Most companies I know talk about how they like to promote from within. They should, it is a great policy. You get the benefit of having someone who knows the culture and the company, you demonstrate to people that they can advance (which builds engagement), and - done well - you can make fewer hiring mistakes.
With all these benefits, I still see way too many companies that hire externally - for both lateral moves and promotions. Why?
Before I explain my theory, I should be clear that this is purely an opinion based on experience and anecdote. I have no empirical data that supports my belief. If you have any that either proves me right or wrong, let me know.

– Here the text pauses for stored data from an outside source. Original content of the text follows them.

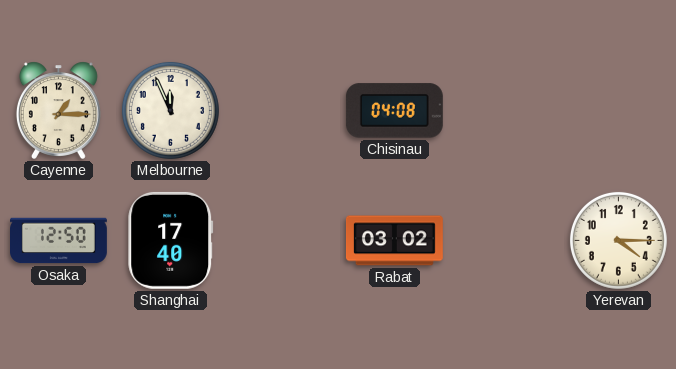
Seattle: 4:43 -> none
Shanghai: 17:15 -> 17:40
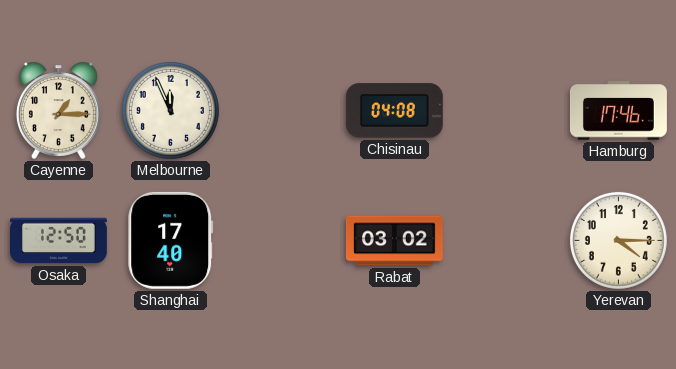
Hamburg: none -> 17:46
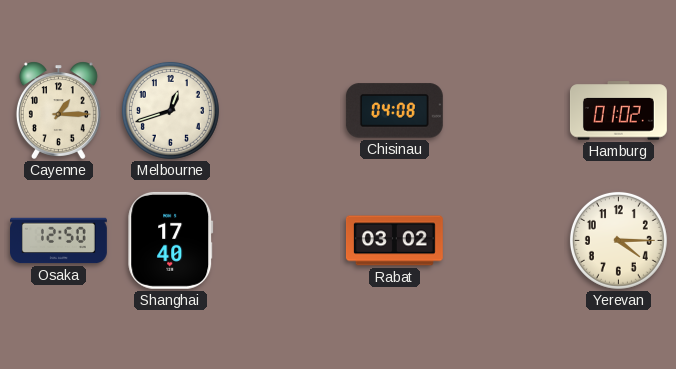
Melbourne: 11:56 -> 12:42
Hamburg: 17:46 -> 01:02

I believe managers hire from the outside because the "grass is always greener on the other side of the fence". For internal employees, they know (or can find out) the individual's weak spots and struggles. They may be ready, but because the manager knows these faults, they are hesitant.

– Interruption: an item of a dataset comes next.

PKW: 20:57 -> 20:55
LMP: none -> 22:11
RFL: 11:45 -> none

The outside candidate has a resume that has been polished to make them look perfect. They get to practice interview questions that focus only on their successes. They hype themselves up and tell you all the good.
Of course, the external candidate has faults too. But the manager doesn't know what they are. They aren't on display for them to see and remember. It's like looking at pictures of two cars. The first one is shiny and new, placed in the right lighting with a beautiful background. The second is a slightly used car, but you can see the dirt, the lighting is horrible and the picture was taken in a dirty parking lot.
Those pictures don't tell you anything about performance, but it sure impacts how you THINK the cars will perform.
Managers have to be aware of this unusual bias and actively work against it when making decisions. In my mind, unless the external candidate is significantly better than the internal, you are always better off with the internal candidate - known warts and all.